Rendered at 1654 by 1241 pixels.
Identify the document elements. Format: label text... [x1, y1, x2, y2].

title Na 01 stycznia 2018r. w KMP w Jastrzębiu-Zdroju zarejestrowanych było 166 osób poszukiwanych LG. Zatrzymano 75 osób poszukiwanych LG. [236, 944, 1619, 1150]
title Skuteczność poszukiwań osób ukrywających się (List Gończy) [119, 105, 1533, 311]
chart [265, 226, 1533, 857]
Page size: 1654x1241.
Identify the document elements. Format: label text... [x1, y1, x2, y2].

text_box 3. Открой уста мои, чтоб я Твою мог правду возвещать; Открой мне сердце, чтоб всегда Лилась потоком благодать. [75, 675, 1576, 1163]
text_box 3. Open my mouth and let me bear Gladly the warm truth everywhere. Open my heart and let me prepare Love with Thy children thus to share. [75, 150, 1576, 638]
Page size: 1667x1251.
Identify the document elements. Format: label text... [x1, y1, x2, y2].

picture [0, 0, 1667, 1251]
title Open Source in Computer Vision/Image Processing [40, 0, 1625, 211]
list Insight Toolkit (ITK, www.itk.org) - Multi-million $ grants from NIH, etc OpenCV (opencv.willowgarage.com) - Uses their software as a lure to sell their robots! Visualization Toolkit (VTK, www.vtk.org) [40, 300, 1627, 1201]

____

[WHAT TO PRODUCE]:
Update all the records above by replacing "document elements" with "page elements" everywhere it appears, and leave every other part unchanged.

[FULL OUTPUT]:
Rendered at 1654 by 1241 pixels.
Identify the page elements. Format: label text... [x1, y1, x2, y2].

title Na 01 stycznia 2018r. w KMP w Jastrzębiu-Zdroju zarejestrowanych było 166 osób poszukiwanych LG. Zatrzymano 75 osób poszukiwanych LG. [236, 944, 1619, 1150]
title Skuteczność poszukiwań osób ukrywających się (List Gończy) [119, 105, 1533, 311]
chart [265, 226, 1533, 857]
Page size: 1654x1241.
Identify the page elements. Format: label text... [x1, y1, x2, y2].

text_box 3. Открой уста мои, чтоб я Твою мог правду возвещать; Открой мне сердце, чтоб всегда Лилась потоком благодать. [75, 675, 1576, 1163]
text_box 3. Open my mouth and let me bear Gladly the warm truth everywhere. Open my heart and let me prepare Love with Thy children thus to share. [75, 150, 1576, 638]
Page size: 1667x1251.
Identify the page elements. Format: label text... [x1, y1, x2, y2].

picture [0, 0, 1667, 1251]
title Open Source in Computer Vision/Image Processing [40, 0, 1625, 211]
list Insight Toolkit (ITK, www.itk.org) - Multi-million $ grants from NIH, etc OpenCV (opencv.willowgarage.com) - Uses their software as a lure to sell their robots! Visualization Toolkit (VTK, www.vtk.org) [40, 300, 1627, 1201]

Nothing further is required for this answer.